Complicating the operational picture in Asia, the only U.S. carrier previously deployed in the region, the George Washington, is in maintenance at its base in Yokosuka, Japan.
"The U.S. Navy is stretched thin," said Bryan Clark, a former U.S. defence official who specialises in naval operations at the Hudson Institute. He warned that if the Middle East conflict extended over time, the United States could realistically be forced to draw down naval strength in Asia to reinforce operations in the Middle East. "The fleet ... is not sufficient to keep a steady presence in every theatre," he said.
Beyond ships and platforms, the Iran conflict has also eaten into U.S. munitions reserves, a development that defence planners and experts had long flagged as a risk. The U.S. military has asked defence manufacturers to increase production of munitions, but ramping up capacity could require several years.
A U.S. official, speaking on condition of anonymity because of the sensitivity of the subject, warned that rebuilding munitions stockpiles in the Indo-Pacific is important for deterring China from military action regarding Taiwan over the medium term. At the same time, Japan has experienced delays in deliveries of hundreds of Tomahawk missiles ordered from the United States, and those schedules could slip further, Jan van Tol, a senior fellow at the Center for Strategic and Budgetary Assessments, said.
The anxieties in Asia arrive at a time when Washington had recently framed the Indo-Pacific as the central "geopolitical battleground" in a newly unveiled security strategy, prioritising the deterrence of conflict over Taiwan. But in recent weeks U.S. policy has been consumed by a string of bold operations and statements: the capture of Venezuela’s leader in a military action, a threat to annex Greenland, and a coordinated air campaign against Iran alongside Israel.
Some observers argue that Washington’s actions against Venezuela and Iran have simultaneously weakened allies that supplied China with substantial streams of cheap oil, potentially limiting Beijing’s economic advantages. Others have suggested these moves could be components of a larger plan to preserve U.S. capacity to later refocus on China.
Still, the longer the United States remains militarily engaged in the Middle East, the greater the risk that Beijing could begin to gain strategic advantage. "The grand strategy is supposed to be 'contain Iran in the Middle East, then shift resources toward dealing with China,'" said a Japanese ruling party lawmaker who spoke on condition of anonymity. "But the question is whether there will be enough resources left to shift."
Jennifer Parker, a former warfare officer with the Royal Australian Navy and a non-resident fellow at the Lowy Institute, noted that China has taken advantage of periods when the United States was focused elsewhere. She pointed to China’s rapid militarisation of islands in the South China Sea during the period when the U.S. was engaged in Afghanistan operations, and added, "Beijing will be watching closely."

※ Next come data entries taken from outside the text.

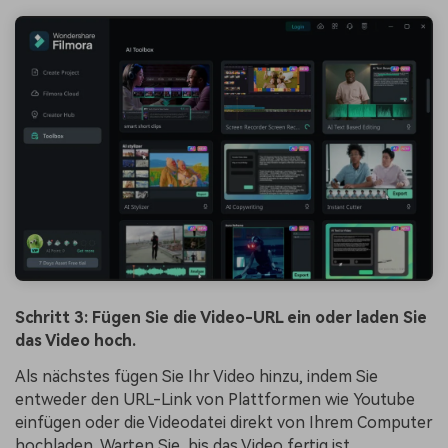
Schritt 3: Fügen Sie die Video-URL ein oder laden Sie
das Video hoch.
Als nächstes fügen Sie Ihr Video hinzu, indem Sie
entweder den URL-Link von Plattformen wie Youtube
einfügen oder die Videodatei direkt von Ihrem Computer
hochladen. Warten Sie, bis das Video fertig ist.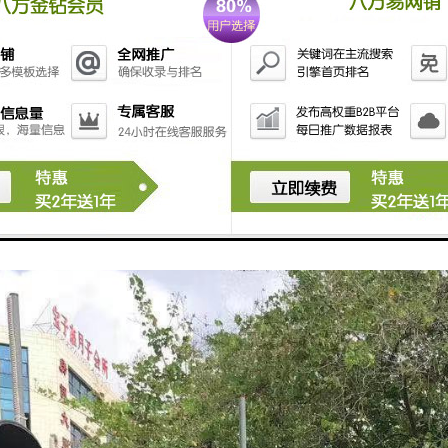
利、疾速、接头质量好、外界要素搅扰小。
热熔衔接
衔接的运用压力，也可采用在承插部位加套管，承插式热熔衔接是将 管
对比结实的联系。
熔衔接：将管材管件衔接部位加热，直接对其进行热熔衔接。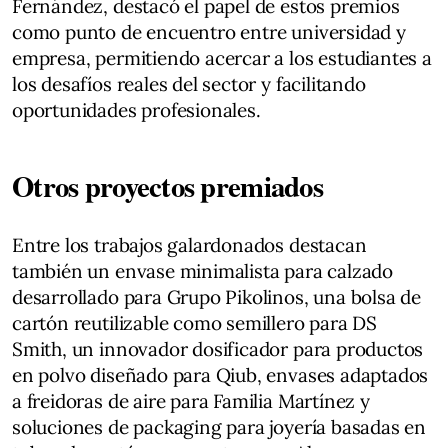
Fernández, destacó el papel de estos premios
como punto de encuentro entre universidad y
empresa, permitiendo acercar a los estudiantes a
los desafíos reales del sector y facilitando
oportunidades profesionales.
Otros proyectos premiados
Entre los trabajos galardonados destacan
también un envase minimalista para calzado
desarrollado para Grupo Pikolinos, una bolsa de
cartón reutilizable como semillero para DS
Smith, un innovador dosificador para productos
en polvo diseñado para Qiub, envases adaptados
a freidoras de aire para Familia Martínez y
soluciones de packaging para joyería basadas en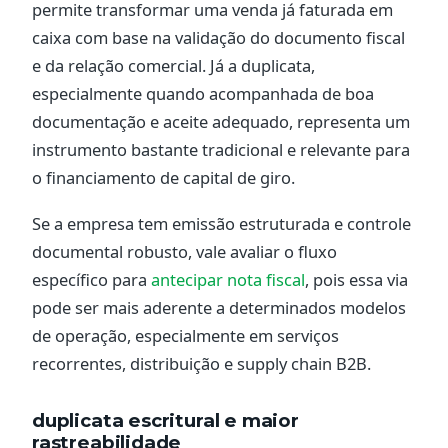
permite transformar uma venda já faturada em
caixa com base na validação do documento fiscal
e da relação comercial. Já a duplicata,
especialmente quando acompanhada de boa
documentação e aceite adequado, representa um
instrumento bastante tradicional e relevante para
o financiamento de capital de giro.
Se a empresa tem emissão estruturada e controle
documental robusto, vale avaliar o fluxo
específico para
antecipar nota fiscal
, pois essa via
pode ser mais aderente a determinados modelos
de operação, especialmente em serviços
recorrentes, distribuição e supply chain B2B.
duplicata escritural e maior
rastreabilidade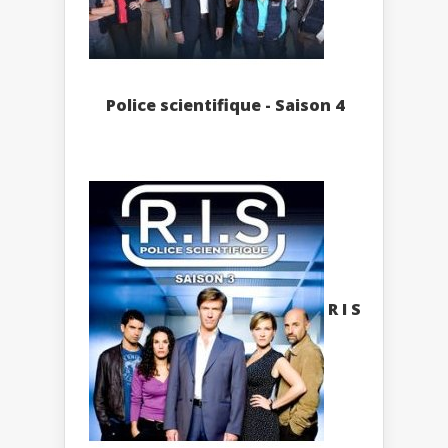
Police scientifique - Saison 4
R I S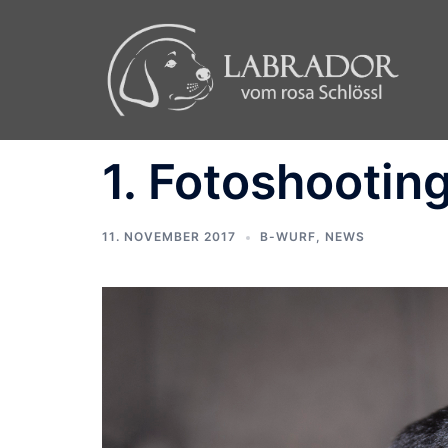
Zum
Inhalt
springen
1. Fotoshooting
11. NOVEMBER 2017
B-WURF
,
NEWS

For allies across the Indo-Pacific, the immediate policy challenge is practical and operational: to secure commitments from Washington that forces and munitions can be made available for regional deterrence and to plan for contingencies should those assurances falter. For markets and industries, the ripple effects include potential volatility in energy supplies and heightened demand pressures for defence contractors as munitions production schedules are accelerated and inventories rebuilt.
In the near term, governments in Tokyo, Taipei and Seoul are pushing for clarity on evacuation procedures, legal justifications for allied strikes, and the protection of energy and trade links that underpin both domestic supply chains and regional economic stability.